Renmin University of China has found no academic misconduct by writer Jiang Fangzhou following a high-profile dispute over her master’s thesis, though it identified serious citation and annotation irregularities and suspended her former supervisor from recruiting graduate students for one year.
In a statement issued on Sunday night, the university said Jiang had shown “a serious lack of understanding” of the importance of thesis footnotes, but concluded that the findings did not amount to academic misconduct under Ministry of Education regulations.
The investigation found multiple academic irregularities in Jiang’s thesis, including misspelled English author names, incorrect publication dates, inaccurate translations and direct quotations presented as indirect references.
Following the probe, the university summoned Jiang’s former thesis supervisor and suspended the supervisor’s qualification to recruit graduate students for one year. It also met with the leadership of the School of Liberal Arts and ordered the school to complete corrective measures within a specified period.

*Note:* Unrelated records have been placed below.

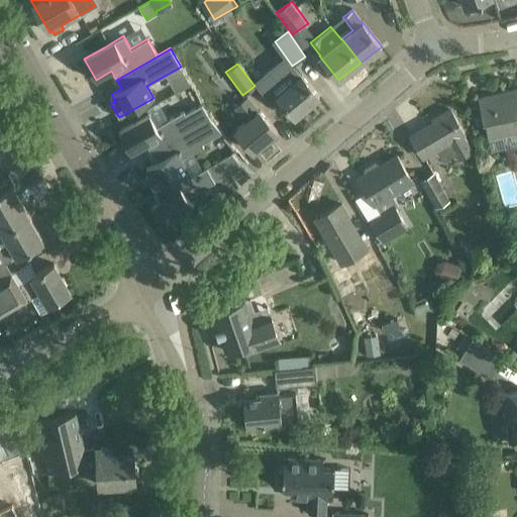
[(319,96),(306,81),(301,75),(294,81),(286,70),(275,79),(284,90),(277,95),(295,116),(319,96)]
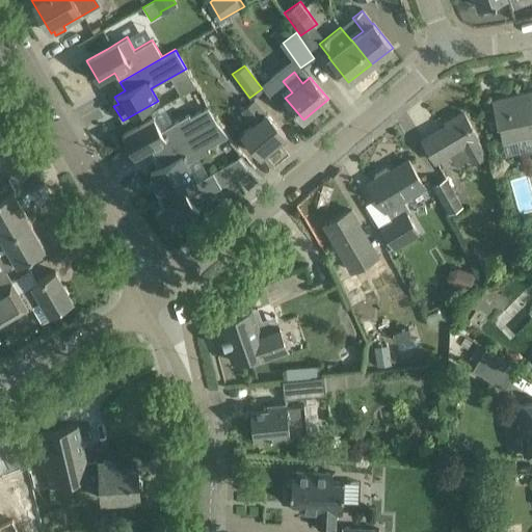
[(531,91),(493,101),(502,142),(531,136),(531,141),(531,91)]
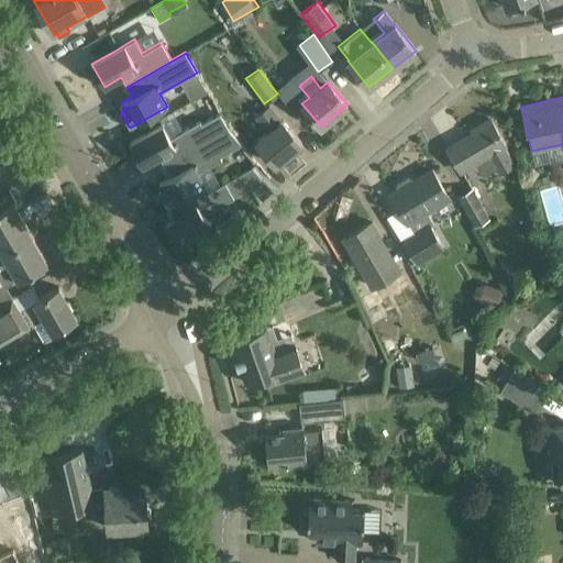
[(256,142),(276,165),(301,143),(283,120),(282,121),(268,106),(255,117),(268,132),(256,142)]
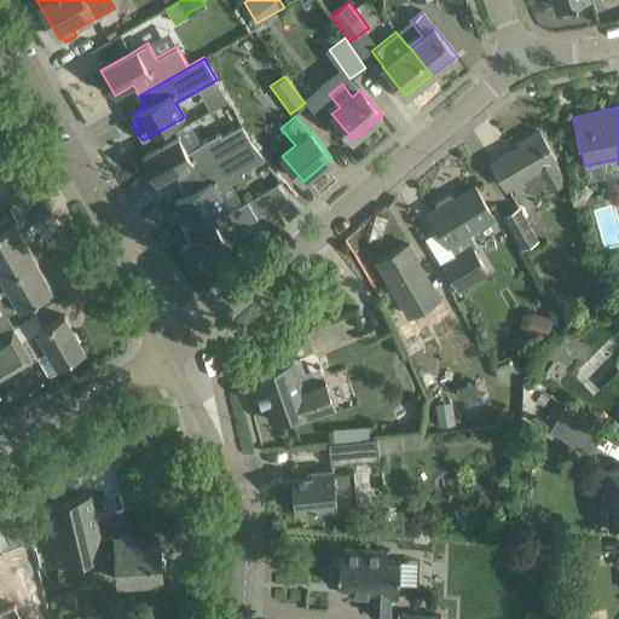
[(166,144),(142,158),(150,171),(156,183),(172,174),(175,172),(181,183),(252,143),(242,125),(221,136),(220,133),(187,151),(179,137),(166,144)]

The case drew widespread attention after Tsinghua University professor Xiao Ying publicly accused Jiang of systematic academic fraud.
Xiao alleged that the thesis contained instances of plagiarism and fabricated or altered references, and raised questions over whether software may have been used to rewrite parts of the paper.
Jiang denied the allegations, describing them as “slanderous.” She said Xiao’s evidence was flawed and argued that using the output of a modern AI chatbot to question a thesis written between 2018 and 2019 was unreasonable. She also cited historical records to support the authenticity of a disputed quotation from John Milton’s Paradise Lost.
Jiang, 37, was once widely described in mainland media as a literary prodigy. She published her first book at the age of nine and was admitted to Tsinghua University in 2008 through an exceptional admission process.
The controversy followed separate online allegations earlier this year over similarities between some of Jiang’s published works and those of writers including Albert Camus and Vladimir Nabokov.